#openstack-meeting log

16:01:47 <ihrachys> #startmeeting neutron_ci
16:01:49 <openstack> Meeting started Tue Mar 13 16:01:47 2018 UTC and is due to finish in 60 minutes.  The chair is ihrachys. Information about MeetBot at http://wiki.debian.org/MeetBot.
16:01:50 <openstack> Useful Commands: #action #agreed #help #info #idea #link #topic #startvote.
16:01:52 <openstack> The meeting name has been set to 'neutron_ci'
16:01:56 <mlavalle> o/
16:02:13 <jlibosva> o/
16:02:16 <ihrachys> I will need to drop off today in the middle of the meeting so I would like someone to take over the chair from there
16:02:28 <ihrachys> volunteers welcome
16:02:37 <ihrachys> #topic Actions from prev meeting
16:02:45 <ihrachys> "slaweq to check why it takes too long to raise interfaces in linuxbirdge scenarios job, and to compare with dvr"
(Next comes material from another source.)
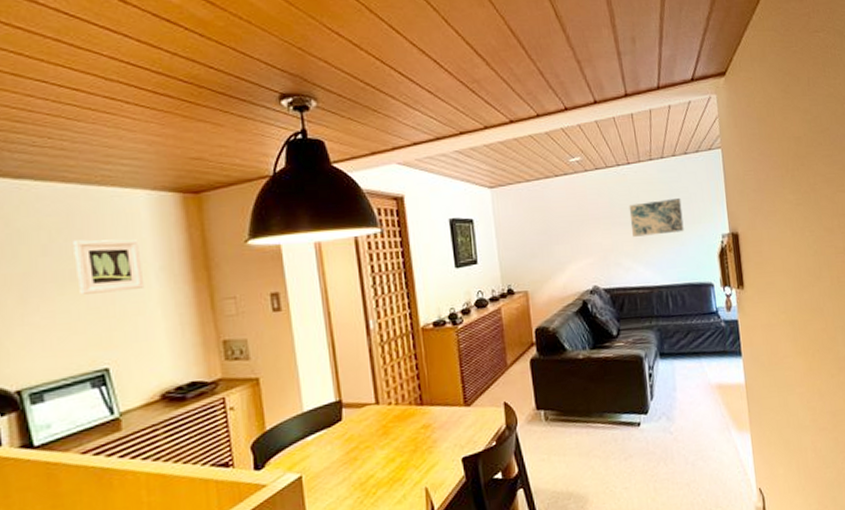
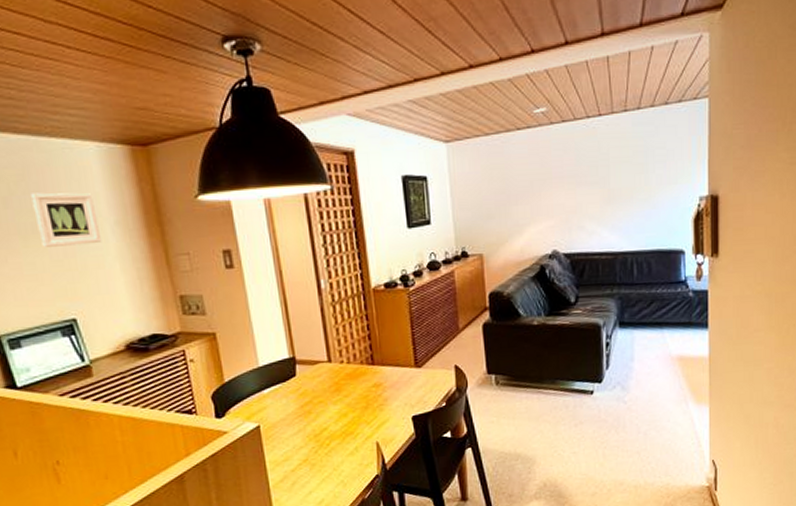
wall art: present [629,197,684,237] -> none [597,154,657,198]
16:03:24 <ihrachys> slaweq, around?
16:03:57 <mlavalle> he was here 10 minutes ago
16:04:03 <mlavalle> we finished the QoS meeting
16:04:05 <jlibosva> I think we agreed last time it was because of multinode?
16:04:23 <jlibosva> that dvr is multinode while linuxbridge is allinone
16:05:08 <ihrachys> yeah though I am not sure if we made any progress in terms of patches to bump timeout
16:05:31 <slaweq> hi
16:05:33 <jlibosva> iirc it was merged
16:05:34 <slaweq> sorry for late
16:05:51 <ihrachys> https://review.openstack.org/550832 ?
16:05:59 <jlibosva> yep
16:06:08 <slaweq> ihrachys: only thing I could do was increase ssh timeout
16:06:21 <ihrachys> ok great. I also noticed on grafana that the linuxbridge job is very stable now
16:06:30 <ihrachys> so that probably actually helped
16:06:31 <slaweq> from logs which I checked it wasn't looking that there is any issue with neutron agent's or something like that
16:06:41 <ihrachys> great work slaweq
16:06:50 <slaweq> thx
16:06:59 <mlavalle> he got an ovation for this in the Neutron meeting
16:07:07 <slaweq> LOL
16:07:11 <mlavalle> standing ovation
16:07:19 <ihrachys> next was "ihrachys to check grafana stats several days later when dust settles"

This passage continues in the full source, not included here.